Reactionary Software / Needed - by fschmidt

Better Shell

Bash is the shell that I recommend. But it is far from ideal. It is old and clunky and is cryptic for writing shell scripts. But since modern culture is incapaple of making anything good, you should stick with Bash. But in this post I will describe my fantasy shell that won't be implemented.

One thing that Bash gets right is conceptual simplicity. And a key part of that is being completely typeless. No need for types like booleans, numbers, maps, lists, etc. Just byte streams and strings, nothing more. Tcl is another language with typeless simplicity. But the implementation of Tcl evolved from first implementing everything as strings, and then later having a hidden internal type system. An ideal shell would follow this example.

There should be 2 types: data and function. Data would be like in Bash - conceptually a byte stream or string. Functions should be like Elvish functions.

Output capture should be syntactically like Elvish as in (echo hi), not like Bash as in $(echo hi).
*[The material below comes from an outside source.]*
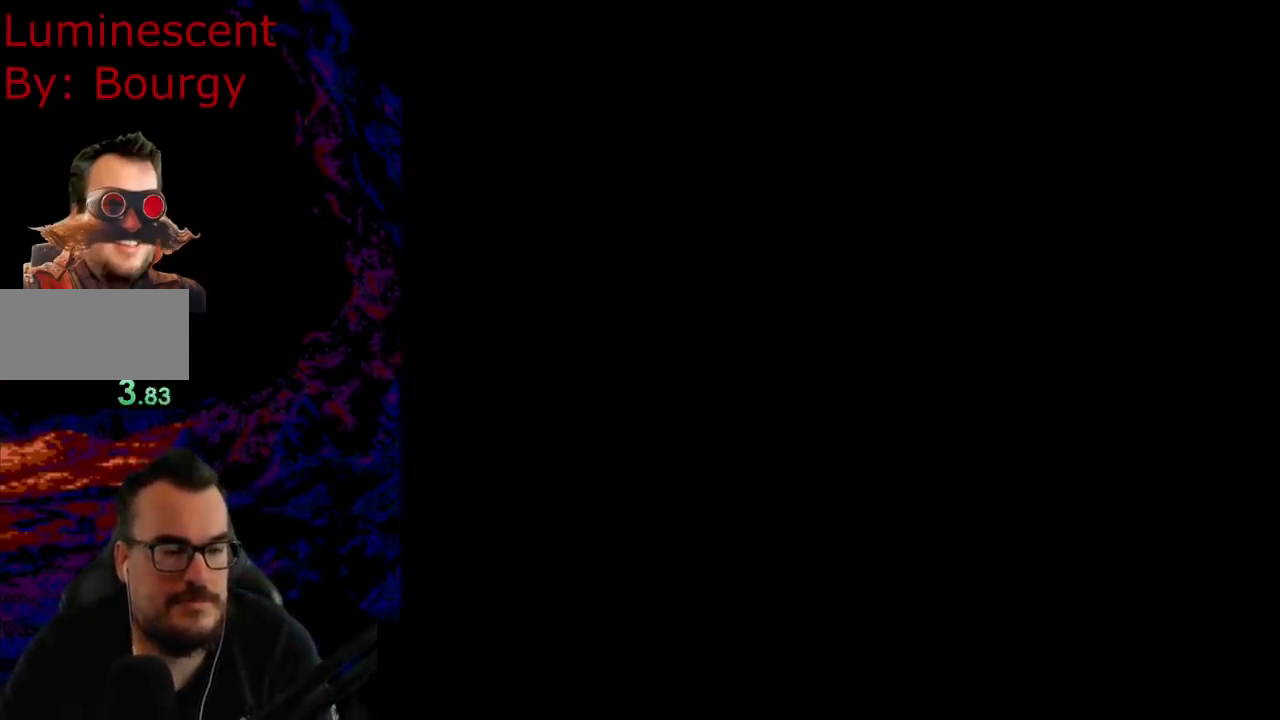
{"buttons": ["X", "DPAD_LEFT"], "events": []}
Statements like if, while, etc should be implemented as built-in commands taking conditional arguments and function arguments like in Elvish. Conditional arguments should evaluate to the strings "true" or "false". Any other value is an error. Numeric expressions should use the same command/prefix syntax as everything else, like in Elvish.

One nasty quirk of Bash is that with whatever $(echo hello world), whatever gets passed 2 args "hello" and "world". For 1 arg, you must do whatever "$(echo hello world)". Elvish gets this right and doesn't require quotes. My shell is the same, and whatever (echo hello world) would pass 1 arg "hello world".
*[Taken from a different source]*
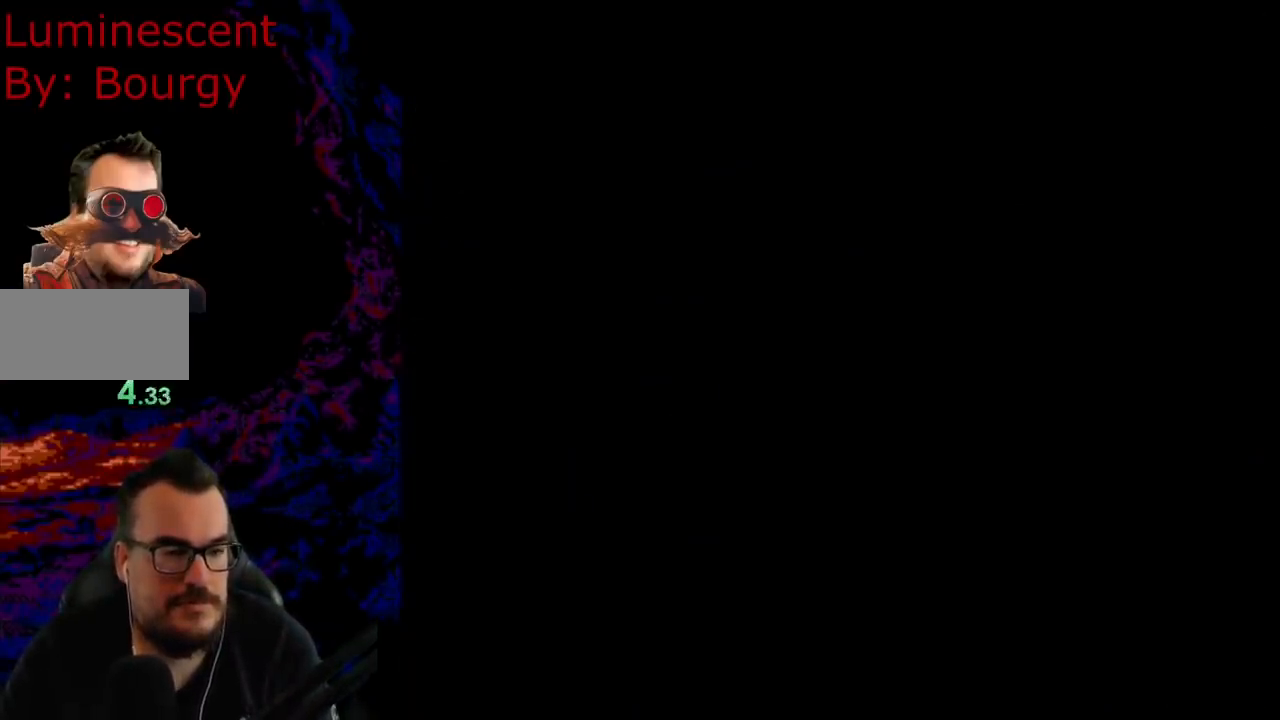
{"buttons": ["X", "DPAD_LEFT"], "events": []}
There is no need for Bash's <, >, or &. Instead of whatever <file do cat file | whatever. Instead of whatever >file do whatever | to file. Instead of whatever & do background {whatever}. This is conceptually simpler.
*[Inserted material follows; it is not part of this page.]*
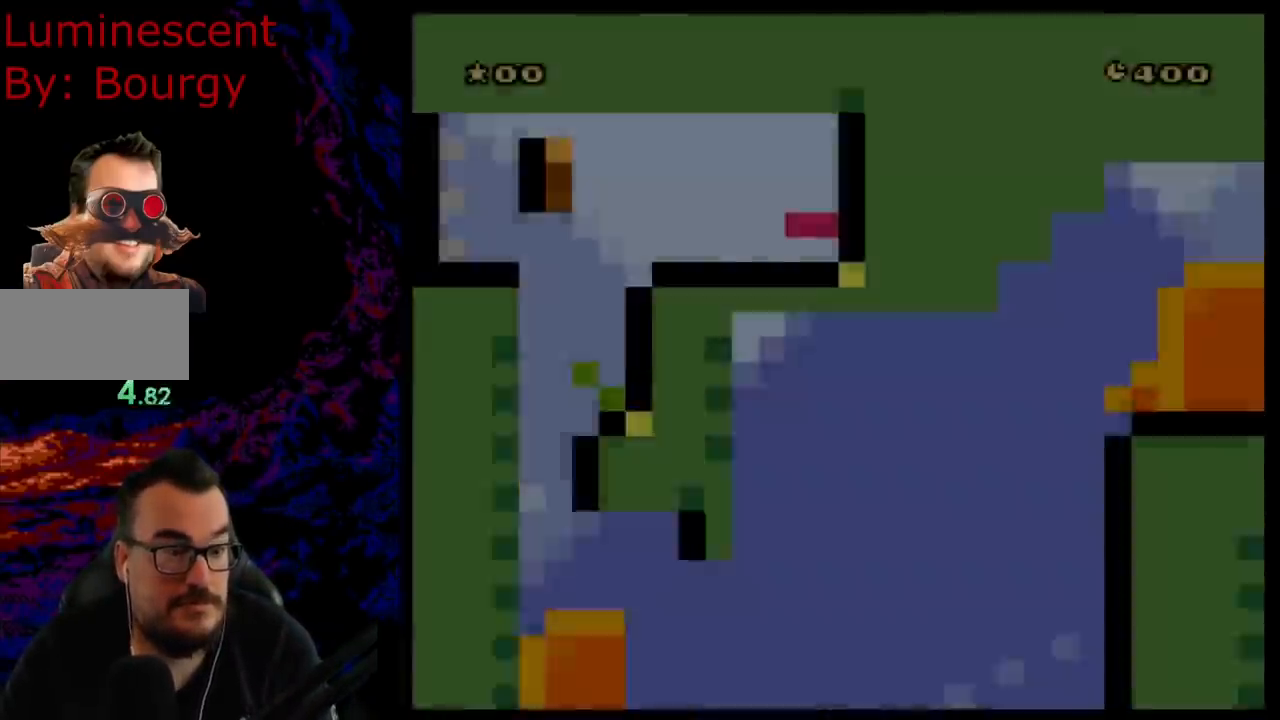
{"buttons": ["A", "X", "DPAD_LEFT"], "events": [[367, "A", "down"]]}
Variables also don't deserve special treatments in a shell language. Instead of NAME=Bob; echo $NAME do set NAME Bob; echo (get NAME). Don't tell me that this is too verbose. A shell language is not for writing big programs. And my way is conceptually simpler. It is also more flexible, allowing one to simulate arrays and maps like this:

set i 1 set a[(get i)] first echo (get a[(get i)])

Yes this is verbose. As Alan Kay said "Simple things should be simple; complex things should be possible.". This example is a complex thing for a shell.

I could go on, but you get the idea. Just show this page to any member of modern culture and see how much they hate it. That would be proof that this is a good idea. If you have an idea that would be even more hated than mine, then it would be a better idea. Anyway, no one is going to implement any of this. But this idea is at least an example of reactionary design.